▶ _Your assignment_: Take the line containing "76: (506, 110, 0.45)" and all lines after it to the end of the records, and output them exactly.

▶ _Data section_:
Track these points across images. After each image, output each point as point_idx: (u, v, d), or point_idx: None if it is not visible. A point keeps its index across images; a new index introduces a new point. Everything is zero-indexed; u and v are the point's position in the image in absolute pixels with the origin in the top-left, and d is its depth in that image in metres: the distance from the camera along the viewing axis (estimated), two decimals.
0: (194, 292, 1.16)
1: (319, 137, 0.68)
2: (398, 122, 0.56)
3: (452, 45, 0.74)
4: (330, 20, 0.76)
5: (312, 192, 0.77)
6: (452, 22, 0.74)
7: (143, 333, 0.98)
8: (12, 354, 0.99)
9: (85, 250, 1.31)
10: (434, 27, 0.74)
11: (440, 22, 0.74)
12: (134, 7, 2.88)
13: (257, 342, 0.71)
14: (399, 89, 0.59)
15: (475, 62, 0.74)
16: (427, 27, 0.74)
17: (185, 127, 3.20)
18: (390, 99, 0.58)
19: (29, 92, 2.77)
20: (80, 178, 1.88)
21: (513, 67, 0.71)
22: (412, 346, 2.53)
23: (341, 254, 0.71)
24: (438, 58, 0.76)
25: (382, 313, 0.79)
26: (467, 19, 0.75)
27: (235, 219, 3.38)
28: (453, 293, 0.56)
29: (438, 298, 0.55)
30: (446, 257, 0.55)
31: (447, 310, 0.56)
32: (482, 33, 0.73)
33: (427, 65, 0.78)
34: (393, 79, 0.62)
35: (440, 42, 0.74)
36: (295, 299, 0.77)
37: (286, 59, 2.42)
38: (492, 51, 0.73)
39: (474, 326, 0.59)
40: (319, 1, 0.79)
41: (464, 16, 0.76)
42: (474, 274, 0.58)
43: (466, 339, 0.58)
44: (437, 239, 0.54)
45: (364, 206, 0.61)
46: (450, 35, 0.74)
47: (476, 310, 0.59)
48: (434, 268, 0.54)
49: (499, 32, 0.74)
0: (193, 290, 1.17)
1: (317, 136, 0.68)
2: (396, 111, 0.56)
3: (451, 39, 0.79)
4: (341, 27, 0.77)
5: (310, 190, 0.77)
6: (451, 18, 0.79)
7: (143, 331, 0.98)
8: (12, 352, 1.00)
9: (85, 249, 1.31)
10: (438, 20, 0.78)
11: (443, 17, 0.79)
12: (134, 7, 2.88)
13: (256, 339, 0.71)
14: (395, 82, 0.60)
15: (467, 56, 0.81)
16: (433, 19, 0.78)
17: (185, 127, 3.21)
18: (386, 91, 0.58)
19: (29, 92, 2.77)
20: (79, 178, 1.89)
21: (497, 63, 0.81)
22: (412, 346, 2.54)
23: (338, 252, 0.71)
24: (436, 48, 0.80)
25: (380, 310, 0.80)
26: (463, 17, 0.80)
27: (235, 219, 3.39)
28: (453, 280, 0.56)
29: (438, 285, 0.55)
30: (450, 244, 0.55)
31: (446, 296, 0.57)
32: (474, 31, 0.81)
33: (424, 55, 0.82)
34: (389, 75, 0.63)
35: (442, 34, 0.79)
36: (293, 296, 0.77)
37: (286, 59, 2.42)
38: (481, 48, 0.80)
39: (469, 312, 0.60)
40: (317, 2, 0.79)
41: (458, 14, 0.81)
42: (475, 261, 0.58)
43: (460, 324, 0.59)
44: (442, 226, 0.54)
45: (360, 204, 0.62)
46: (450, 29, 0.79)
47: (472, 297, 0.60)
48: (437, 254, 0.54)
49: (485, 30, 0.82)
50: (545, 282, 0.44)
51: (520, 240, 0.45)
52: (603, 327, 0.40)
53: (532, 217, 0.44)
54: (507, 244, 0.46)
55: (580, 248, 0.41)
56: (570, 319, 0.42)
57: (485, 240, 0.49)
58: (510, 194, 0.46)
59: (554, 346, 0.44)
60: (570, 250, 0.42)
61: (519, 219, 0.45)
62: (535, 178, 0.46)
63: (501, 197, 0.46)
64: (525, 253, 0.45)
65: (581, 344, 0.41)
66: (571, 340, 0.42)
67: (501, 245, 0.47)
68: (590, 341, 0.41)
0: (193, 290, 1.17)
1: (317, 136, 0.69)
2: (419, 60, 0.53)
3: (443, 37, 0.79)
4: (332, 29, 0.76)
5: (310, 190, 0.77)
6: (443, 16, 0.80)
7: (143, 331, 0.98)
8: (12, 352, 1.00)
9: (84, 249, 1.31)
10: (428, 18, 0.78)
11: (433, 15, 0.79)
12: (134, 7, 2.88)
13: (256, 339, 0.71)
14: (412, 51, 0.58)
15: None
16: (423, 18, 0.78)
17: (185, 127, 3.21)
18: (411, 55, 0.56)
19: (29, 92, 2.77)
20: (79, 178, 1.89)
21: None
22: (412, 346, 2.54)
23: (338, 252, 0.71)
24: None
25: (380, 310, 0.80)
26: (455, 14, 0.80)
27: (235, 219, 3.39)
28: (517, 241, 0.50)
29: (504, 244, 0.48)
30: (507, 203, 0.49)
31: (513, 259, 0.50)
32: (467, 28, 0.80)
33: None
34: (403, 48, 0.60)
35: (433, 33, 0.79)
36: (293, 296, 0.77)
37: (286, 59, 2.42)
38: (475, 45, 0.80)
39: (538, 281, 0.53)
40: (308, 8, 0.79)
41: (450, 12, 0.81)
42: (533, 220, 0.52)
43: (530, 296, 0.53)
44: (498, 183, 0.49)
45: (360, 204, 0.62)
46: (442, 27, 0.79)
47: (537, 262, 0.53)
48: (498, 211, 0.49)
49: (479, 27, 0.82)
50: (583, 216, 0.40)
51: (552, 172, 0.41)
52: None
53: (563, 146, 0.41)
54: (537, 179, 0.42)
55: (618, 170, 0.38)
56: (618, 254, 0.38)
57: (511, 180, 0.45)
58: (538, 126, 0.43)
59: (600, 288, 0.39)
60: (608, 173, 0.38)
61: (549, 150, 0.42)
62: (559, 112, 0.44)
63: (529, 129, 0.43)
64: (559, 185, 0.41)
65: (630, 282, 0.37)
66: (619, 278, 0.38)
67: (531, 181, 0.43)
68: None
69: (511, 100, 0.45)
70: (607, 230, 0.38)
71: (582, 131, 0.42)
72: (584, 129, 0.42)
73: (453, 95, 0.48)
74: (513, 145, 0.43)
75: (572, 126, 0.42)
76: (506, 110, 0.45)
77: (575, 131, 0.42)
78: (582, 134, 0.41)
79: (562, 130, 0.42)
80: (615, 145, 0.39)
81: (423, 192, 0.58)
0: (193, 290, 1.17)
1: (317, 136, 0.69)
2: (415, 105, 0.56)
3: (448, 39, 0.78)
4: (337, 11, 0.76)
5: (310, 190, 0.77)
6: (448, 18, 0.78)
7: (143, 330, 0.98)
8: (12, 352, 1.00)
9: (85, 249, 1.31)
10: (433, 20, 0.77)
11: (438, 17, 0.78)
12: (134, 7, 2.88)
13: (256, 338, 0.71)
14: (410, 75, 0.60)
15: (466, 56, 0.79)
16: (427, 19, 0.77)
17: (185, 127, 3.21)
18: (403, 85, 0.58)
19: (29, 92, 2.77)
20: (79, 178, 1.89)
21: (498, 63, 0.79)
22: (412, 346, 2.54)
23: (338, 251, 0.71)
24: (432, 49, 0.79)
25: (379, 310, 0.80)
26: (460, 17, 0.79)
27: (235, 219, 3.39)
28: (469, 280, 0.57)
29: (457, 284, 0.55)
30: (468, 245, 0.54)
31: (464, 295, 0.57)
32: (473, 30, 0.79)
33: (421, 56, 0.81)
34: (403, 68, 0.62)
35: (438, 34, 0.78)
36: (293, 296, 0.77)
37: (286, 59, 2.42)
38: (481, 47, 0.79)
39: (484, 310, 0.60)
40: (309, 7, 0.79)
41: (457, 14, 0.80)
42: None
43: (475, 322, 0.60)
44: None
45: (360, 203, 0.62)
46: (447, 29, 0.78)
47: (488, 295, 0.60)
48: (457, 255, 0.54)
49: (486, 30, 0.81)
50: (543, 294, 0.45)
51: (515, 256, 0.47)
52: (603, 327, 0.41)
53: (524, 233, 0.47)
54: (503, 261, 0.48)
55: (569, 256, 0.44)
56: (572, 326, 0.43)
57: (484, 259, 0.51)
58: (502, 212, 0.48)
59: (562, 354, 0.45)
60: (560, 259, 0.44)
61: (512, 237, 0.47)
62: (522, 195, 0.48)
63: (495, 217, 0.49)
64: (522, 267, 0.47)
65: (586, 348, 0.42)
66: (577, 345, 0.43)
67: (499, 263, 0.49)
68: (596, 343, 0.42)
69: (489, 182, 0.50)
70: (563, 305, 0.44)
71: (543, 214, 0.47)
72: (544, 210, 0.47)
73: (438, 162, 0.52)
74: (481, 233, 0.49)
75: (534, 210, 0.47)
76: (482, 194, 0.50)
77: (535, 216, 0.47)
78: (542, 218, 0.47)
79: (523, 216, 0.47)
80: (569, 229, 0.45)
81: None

▶ _Task output_:
76: (506, 110, 0.45)
77: (575, 131, 0.42)
78: (582, 134, 0.41)
79: (562, 130, 0.42)
80: (615, 145, 0.39)
81: (423, 192, 0.58)
0: (193, 290, 1.17)
1: (317, 136, 0.69)
2: (415, 105, 0.56)
3: (448, 39, 0.78)
4: (337, 11, 0.76)
5: (310, 190, 0.77)
6: (448, 18, 0.78)
7: (143, 330, 0.98)
8: (12, 352, 1.00)
9: (85, 249, 1.31)
10: (433, 20, 0.77)
11: (438, 17, 0.78)
12: (134, 7, 2.88)
13: (256, 338, 0.71)
14: (410, 75, 0.60)
15: (466, 56, 0.79)
16: (427, 19, 0.77)
17: (185, 127, 3.21)
18: (403, 85, 0.58)
19: (29, 92, 2.77)
20: (79, 178, 1.89)
21: (498, 63, 0.79)
22: (412, 346, 2.54)
23: (338, 251, 0.71)
24: (432, 49, 0.79)
25: (379, 310, 0.80)
26: (460, 17, 0.79)
27: (235, 219, 3.39)
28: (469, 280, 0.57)
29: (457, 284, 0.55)
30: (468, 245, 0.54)
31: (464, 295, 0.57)
32: (473, 30, 0.79)
33: (421, 56, 0.81)
34: (403, 68, 0.62)
35: (438, 34, 0.78)
36: (293, 296, 0.77)
37: (286, 59, 2.42)
38: (481, 47, 0.79)
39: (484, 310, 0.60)
40: (309, 7, 0.79)
41: (457, 14, 0.80)
42: None
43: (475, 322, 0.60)
44: None
45: (360, 203, 0.62)
46: (447, 29, 0.78)
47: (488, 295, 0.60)
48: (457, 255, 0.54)
49: (486, 30, 0.81)
50: (543, 294, 0.45)
51: (515, 256, 0.47)
52: (603, 327, 0.41)
53: (524, 233, 0.47)
54: (503, 261, 0.48)
55: (569, 256, 0.44)
56: (572, 326, 0.43)
57: (484, 259, 0.51)
58: (502, 212, 0.48)
59: (562, 354, 0.45)
60: (560, 259, 0.44)
61: (512, 237, 0.47)
62: (522, 195, 0.48)
63: (495, 217, 0.49)
64: (522, 267, 0.47)
65: (586, 348, 0.42)
66: (577, 345, 0.43)
67: (499, 263, 0.49)
68: (596, 343, 0.42)
69: (489, 182, 0.50)
70: (563, 305, 0.44)
71: (543, 214, 0.47)
72: (544, 210, 0.47)
73: (438, 162, 0.52)
74: (481, 233, 0.49)
75: (534, 210, 0.47)
76: (482, 194, 0.50)
77: (535, 216, 0.47)
78: (542, 218, 0.47)
79: (523, 216, 0.47)
80: (569, 229, 0.45)
81: None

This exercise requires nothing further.